PROCESS AND APPARATUS FOR RESIN IMPREGNATION OF A POROUS EB
This invention relates to the impregnation of a porous web with a thermosettable resin. In a specific embodiment, the invention relates to a process and apparatus for impregnation of a fibrous glass substrate with a solventless thermosettable resin system.
The manufacture of the cured thermosettable resin base of an electronic circuit board begins with the impregnation of a fibrous glass substrate with a liquid thermosettable resin system. The resin-impregnated substrate is then partially cured to form a "prepreg". A set of layered prepregs is heated under pressure to fully cure the resin and to form a hard laminate, which serves as the base for electric circuitry.
Although there exist thermosettable resins, such as low molecular weight epoxy resins, which are liquid at room temperature, current circuit board requirements make it necessary to use high-performance resins systems which are solids or viscous liquids at room temperature and to apply the resins to the substrate in melt or solution form. Processing thermosettable resins in the melt, however, is difficult because the high temperatures necessary to melt the resin cause the resin to cure prematurely, resulting in poor "wet-out", or saturation of the substrate by the resin.
Current commercial processes for preparing prepregs apply the resin to the substrate using an organic solution of the resin. Solution processes must include a step, usually carried out in conjunction with partial curing of the resin, in which the solvent is removed from the prepreg by heating the solvent to its volatilization temperature. Such a process has a number of disadvantages: First, it requires the disposal or discharge of the organic volatiles. Second, volatilization of the solvent
from the uncured resin can result in the presence of voids and irregularities in the prepreg and in the cured laminate. Furthermore, a considerable amount of time is required for the solvent removal step. A process has been proposed for application of a solventless resin to a glass web which involves depositing the solventless resin onto a rotating roller and passing the glass web in countercurrent contact with the deposited resin so as to transfer the resin to the web, which is then passed, via an optional second application roller for application of resin to the opposite side of the web, to a heating zone for partial cure of the resin. This process has been described in European patent No. 476,752. It would be desirable to eliminate the second application roller without compromising the appearance and quality of the product.
It is therefore an object of the invention to provide a process and apparatus for impregnating a fibrous substrate with a thermosettable resin. In a specific aspect, it is an object of the invention to provide a simpler process and less expensive apparatus for impregnation of a fibrous glass substrate with a solventless thermosettable resin system.

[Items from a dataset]
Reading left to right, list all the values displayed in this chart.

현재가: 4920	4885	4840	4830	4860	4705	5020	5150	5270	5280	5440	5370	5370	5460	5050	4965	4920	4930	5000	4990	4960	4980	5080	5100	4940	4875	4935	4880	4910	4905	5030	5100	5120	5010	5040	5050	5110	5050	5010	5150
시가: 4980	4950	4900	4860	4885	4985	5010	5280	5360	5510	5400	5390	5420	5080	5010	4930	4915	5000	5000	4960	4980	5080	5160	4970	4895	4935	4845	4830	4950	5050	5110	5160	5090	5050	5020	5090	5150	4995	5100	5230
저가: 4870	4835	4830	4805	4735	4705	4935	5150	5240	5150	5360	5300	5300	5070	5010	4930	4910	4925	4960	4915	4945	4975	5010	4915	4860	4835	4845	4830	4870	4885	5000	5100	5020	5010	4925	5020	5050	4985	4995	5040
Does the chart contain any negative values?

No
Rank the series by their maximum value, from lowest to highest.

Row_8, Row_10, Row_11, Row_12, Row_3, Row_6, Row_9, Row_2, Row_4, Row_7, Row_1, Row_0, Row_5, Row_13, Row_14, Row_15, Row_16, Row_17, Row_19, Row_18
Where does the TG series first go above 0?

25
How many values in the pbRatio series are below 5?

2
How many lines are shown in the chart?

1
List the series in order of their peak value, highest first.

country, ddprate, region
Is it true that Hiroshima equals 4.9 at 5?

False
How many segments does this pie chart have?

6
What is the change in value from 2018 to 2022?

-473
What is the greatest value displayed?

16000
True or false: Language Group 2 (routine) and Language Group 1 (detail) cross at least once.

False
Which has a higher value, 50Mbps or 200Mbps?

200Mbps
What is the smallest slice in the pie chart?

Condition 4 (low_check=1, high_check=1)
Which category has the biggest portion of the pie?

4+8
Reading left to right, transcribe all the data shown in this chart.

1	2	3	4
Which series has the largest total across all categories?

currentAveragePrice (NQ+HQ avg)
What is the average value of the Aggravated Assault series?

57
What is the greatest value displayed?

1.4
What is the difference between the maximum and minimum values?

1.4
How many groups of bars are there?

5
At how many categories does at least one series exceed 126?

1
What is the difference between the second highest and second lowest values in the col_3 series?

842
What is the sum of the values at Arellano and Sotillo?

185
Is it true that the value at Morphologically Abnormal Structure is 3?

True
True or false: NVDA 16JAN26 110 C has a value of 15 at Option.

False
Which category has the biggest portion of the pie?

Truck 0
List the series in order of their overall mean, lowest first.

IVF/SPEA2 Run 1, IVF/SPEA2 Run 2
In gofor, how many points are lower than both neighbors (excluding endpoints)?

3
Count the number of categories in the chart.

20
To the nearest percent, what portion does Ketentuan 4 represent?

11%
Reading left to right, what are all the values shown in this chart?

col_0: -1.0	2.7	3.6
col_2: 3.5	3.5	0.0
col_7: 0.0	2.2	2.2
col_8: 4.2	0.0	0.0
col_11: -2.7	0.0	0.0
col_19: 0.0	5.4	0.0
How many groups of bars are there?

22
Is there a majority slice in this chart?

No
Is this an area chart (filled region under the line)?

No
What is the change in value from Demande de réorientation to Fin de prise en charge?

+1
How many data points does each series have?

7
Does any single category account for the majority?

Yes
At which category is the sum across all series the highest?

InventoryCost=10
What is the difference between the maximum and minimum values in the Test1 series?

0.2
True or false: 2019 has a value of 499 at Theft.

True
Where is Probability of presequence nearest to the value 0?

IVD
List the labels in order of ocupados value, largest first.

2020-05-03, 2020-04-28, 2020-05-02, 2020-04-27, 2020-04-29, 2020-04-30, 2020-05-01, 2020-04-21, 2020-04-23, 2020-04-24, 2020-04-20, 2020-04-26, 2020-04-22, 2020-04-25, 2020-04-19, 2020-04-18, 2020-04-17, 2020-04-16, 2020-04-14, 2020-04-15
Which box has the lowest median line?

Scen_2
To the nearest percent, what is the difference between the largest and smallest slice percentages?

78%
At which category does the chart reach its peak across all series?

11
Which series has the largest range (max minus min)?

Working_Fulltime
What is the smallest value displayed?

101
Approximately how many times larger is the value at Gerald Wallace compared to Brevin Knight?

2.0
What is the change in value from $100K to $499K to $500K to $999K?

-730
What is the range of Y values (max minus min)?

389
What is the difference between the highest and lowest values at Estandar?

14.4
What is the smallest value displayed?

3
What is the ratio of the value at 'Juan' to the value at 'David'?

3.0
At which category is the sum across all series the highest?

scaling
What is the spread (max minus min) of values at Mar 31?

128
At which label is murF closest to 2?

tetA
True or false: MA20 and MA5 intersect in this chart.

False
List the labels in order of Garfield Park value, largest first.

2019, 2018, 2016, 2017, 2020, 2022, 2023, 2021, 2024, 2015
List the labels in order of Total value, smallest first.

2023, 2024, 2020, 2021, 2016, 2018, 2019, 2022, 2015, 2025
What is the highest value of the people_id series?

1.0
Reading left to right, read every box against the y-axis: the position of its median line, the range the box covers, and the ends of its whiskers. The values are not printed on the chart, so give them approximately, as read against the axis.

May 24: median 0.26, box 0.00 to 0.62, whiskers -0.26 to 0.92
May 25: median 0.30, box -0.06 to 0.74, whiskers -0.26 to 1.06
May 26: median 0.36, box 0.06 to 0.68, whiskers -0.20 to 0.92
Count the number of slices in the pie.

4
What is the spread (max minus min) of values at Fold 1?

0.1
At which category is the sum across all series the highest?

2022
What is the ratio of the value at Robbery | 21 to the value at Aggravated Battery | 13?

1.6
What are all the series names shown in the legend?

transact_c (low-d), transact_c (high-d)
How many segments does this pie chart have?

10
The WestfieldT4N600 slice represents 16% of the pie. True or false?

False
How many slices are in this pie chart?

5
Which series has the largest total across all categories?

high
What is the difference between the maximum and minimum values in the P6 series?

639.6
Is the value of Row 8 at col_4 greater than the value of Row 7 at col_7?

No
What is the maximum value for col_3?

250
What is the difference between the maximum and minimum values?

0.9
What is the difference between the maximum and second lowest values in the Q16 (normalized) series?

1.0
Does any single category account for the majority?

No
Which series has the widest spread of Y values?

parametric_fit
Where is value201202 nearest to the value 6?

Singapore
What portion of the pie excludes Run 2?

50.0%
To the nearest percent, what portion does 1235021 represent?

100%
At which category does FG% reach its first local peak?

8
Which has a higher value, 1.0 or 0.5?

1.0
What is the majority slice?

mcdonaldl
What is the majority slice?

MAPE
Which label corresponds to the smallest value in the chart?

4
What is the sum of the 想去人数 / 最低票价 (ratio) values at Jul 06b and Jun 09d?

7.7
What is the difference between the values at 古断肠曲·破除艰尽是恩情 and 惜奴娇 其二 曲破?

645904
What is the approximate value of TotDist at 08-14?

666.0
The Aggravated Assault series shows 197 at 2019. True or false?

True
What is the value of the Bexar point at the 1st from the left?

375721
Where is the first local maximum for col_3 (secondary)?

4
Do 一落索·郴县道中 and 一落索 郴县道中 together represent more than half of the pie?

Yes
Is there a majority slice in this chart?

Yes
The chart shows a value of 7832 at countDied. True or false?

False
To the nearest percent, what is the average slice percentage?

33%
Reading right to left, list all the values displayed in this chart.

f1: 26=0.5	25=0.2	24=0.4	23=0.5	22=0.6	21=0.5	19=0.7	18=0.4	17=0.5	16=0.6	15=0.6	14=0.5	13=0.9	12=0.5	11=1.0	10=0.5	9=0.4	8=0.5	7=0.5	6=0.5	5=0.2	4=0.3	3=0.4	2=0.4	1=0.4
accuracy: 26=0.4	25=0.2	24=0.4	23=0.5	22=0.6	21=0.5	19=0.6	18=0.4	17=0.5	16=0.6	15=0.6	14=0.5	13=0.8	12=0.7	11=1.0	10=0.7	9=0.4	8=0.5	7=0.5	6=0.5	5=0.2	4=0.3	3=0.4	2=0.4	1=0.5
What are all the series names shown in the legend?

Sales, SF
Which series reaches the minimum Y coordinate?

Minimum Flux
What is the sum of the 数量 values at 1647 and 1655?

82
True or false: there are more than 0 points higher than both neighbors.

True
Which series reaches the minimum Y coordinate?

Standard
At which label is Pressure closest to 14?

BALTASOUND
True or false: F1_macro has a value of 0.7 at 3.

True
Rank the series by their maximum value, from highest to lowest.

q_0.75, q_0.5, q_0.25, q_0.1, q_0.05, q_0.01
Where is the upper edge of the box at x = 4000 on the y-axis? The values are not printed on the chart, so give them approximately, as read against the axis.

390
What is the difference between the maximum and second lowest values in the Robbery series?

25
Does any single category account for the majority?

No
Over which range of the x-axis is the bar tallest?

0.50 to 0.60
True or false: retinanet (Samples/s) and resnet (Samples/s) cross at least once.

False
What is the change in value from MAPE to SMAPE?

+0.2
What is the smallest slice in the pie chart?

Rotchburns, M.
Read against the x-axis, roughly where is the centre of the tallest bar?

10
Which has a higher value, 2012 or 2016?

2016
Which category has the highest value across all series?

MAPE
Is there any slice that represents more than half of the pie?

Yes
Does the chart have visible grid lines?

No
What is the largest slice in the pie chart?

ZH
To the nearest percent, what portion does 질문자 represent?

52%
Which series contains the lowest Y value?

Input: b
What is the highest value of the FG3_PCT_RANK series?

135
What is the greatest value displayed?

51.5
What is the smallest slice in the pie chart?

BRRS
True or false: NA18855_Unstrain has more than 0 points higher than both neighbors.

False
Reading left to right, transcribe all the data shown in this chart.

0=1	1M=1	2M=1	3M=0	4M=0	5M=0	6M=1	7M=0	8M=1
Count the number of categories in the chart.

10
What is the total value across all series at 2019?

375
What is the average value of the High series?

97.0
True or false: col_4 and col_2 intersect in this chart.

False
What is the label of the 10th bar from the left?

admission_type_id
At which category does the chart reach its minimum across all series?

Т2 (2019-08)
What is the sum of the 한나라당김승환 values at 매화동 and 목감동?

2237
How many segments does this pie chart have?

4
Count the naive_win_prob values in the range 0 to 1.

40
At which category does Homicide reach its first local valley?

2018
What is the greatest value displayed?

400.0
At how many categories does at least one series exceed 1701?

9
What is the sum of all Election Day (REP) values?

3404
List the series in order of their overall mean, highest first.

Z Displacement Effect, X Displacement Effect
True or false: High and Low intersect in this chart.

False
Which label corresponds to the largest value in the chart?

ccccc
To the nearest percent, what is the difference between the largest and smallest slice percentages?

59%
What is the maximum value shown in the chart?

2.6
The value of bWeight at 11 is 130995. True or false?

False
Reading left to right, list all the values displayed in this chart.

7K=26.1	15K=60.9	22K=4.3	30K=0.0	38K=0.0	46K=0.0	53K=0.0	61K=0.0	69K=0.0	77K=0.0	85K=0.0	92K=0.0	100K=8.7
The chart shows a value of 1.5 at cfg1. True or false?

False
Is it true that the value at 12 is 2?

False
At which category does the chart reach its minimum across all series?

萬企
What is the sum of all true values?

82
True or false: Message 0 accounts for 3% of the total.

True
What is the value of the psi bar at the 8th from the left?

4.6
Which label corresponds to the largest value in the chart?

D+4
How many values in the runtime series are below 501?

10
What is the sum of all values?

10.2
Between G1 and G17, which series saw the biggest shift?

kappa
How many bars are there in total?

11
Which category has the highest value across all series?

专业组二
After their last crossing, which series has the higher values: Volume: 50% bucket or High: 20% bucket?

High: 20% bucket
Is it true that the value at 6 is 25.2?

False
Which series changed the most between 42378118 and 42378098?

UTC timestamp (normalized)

**Task statement**
Reproduce the resin impregnation text from "PROCESS AND APPARATUS FOR RESIN" up to and including "for electric circuitry.", swapping each "thermosettable" for "thermosetting".

**Answer section**
PROCESS AND APPARATUS FOR RESIN IMPREGNATION OF A POROUS EB
This invention relates to the impregnation of a porous web with a thermosetting resin. In a specific embodiment, the invention relates to a process and apparatus for impregnation of a fibrous glass substrate with a solventless thermosetting resin system.
The manufacture of the cured thermosetting resin base of an electronic circuit board begins with the impregnation of a fibrous glass substrate with a liquid thermosetting resin system. The resin-impregnated substrate is then partially cured to form a "prepreg". A set of layered prepregs is heated under pressure to fully cure the resin and to form a hard laminate, which serves as the base for electric circuitry.